**The task**
Find the line containing "contests, decorating contests." in the entries below. Restate it and each line after it, word for word, up to and including the line containing "about - it's a".
[Material for this task — start]
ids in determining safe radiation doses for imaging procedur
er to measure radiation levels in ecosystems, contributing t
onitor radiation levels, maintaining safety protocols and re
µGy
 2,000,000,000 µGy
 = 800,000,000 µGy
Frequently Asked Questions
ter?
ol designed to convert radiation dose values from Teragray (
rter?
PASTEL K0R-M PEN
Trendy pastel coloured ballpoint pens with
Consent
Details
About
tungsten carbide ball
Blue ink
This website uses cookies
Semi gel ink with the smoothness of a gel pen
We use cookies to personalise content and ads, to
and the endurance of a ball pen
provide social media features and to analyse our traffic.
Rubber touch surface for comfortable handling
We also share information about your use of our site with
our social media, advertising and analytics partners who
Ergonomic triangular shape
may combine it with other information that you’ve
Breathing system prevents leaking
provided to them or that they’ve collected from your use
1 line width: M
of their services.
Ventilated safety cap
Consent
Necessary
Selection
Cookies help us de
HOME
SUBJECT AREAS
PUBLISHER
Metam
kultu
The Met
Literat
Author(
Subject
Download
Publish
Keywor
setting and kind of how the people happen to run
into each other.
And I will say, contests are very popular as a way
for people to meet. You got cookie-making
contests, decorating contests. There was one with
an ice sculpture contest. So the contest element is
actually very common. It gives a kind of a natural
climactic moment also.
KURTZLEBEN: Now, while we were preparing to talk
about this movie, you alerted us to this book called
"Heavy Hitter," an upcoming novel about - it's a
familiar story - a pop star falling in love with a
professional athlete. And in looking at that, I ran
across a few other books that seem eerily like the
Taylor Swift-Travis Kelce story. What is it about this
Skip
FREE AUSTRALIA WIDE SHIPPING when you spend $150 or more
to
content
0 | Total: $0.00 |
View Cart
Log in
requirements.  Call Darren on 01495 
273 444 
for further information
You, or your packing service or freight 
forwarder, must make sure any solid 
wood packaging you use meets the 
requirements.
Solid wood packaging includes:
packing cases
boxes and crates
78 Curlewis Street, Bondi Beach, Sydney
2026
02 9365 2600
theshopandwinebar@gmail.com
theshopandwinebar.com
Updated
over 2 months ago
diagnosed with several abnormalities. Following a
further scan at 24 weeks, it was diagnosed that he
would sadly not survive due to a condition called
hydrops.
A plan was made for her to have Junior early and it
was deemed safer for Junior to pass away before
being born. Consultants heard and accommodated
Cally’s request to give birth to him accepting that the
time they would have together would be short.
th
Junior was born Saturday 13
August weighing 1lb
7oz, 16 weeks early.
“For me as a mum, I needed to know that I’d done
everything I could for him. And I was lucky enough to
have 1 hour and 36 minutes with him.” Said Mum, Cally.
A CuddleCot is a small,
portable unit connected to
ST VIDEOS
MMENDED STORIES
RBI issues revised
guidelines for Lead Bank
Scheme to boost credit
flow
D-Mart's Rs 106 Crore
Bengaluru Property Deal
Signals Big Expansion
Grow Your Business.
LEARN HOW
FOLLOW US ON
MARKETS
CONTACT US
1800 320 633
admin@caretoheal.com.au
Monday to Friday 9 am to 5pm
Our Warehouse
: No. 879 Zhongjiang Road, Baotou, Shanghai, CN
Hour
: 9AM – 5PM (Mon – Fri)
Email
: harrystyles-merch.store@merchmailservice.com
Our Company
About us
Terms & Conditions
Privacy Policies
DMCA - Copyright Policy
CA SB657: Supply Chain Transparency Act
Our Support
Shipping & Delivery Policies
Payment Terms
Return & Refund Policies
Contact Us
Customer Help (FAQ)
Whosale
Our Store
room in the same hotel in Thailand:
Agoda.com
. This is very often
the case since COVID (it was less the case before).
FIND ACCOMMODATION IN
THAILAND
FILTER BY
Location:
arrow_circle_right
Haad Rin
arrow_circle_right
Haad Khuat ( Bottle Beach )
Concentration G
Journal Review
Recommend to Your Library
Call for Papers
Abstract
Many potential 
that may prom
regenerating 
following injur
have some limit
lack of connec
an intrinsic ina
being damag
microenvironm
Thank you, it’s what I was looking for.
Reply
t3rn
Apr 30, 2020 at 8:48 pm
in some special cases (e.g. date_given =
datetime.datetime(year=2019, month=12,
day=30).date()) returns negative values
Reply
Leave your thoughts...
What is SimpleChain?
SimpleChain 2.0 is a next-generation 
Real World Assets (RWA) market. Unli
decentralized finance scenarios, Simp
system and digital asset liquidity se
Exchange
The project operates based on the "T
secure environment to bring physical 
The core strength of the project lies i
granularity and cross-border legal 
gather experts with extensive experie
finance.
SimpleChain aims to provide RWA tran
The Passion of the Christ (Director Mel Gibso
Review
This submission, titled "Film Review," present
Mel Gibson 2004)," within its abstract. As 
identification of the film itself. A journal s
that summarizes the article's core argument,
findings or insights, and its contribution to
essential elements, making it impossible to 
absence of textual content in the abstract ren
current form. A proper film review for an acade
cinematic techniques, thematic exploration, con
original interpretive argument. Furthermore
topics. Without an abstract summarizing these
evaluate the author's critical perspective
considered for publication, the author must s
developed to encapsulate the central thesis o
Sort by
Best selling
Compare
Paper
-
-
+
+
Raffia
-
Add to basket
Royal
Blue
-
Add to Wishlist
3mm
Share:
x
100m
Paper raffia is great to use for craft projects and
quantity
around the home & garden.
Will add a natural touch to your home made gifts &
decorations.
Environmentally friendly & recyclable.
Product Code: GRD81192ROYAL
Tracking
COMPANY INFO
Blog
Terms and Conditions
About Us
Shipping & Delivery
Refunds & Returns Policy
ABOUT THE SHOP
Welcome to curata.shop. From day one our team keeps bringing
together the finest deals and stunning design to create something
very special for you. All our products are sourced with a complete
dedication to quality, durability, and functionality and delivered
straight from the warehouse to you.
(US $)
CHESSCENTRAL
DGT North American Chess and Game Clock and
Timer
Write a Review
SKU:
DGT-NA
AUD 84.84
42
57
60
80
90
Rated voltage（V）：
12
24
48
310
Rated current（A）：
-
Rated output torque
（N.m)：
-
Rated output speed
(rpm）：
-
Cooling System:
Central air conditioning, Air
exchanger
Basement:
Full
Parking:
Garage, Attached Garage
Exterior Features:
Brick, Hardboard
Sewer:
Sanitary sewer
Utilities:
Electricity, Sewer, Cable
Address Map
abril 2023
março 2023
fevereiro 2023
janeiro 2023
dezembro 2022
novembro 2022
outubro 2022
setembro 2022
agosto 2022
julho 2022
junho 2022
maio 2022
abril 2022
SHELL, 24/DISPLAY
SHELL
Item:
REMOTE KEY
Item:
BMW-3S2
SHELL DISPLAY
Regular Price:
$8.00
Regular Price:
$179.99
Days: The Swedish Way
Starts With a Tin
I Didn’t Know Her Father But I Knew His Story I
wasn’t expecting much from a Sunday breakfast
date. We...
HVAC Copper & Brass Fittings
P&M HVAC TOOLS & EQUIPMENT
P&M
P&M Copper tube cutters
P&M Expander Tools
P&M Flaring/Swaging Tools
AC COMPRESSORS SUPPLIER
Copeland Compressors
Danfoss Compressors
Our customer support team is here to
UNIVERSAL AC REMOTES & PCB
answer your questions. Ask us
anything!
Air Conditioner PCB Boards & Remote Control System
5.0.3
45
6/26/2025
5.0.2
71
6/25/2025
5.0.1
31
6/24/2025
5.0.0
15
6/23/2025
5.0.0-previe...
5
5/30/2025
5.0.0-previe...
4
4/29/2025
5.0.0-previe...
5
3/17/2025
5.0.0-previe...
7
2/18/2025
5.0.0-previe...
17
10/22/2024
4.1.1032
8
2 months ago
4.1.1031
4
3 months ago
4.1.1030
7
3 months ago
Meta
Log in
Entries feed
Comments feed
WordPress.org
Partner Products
[Material for this task — finish]
**Written response**
contests, decorating contests. There was one with
an ice sculpture contest. So the contest element is
actually very common. It gives a kind of a natural
climactic moment also.
KURTZLEBEN: Now, while we were preparing to talk
about this movie, you alerted us to this book called
"Heavy Hitter," an upcoming novel about - it's a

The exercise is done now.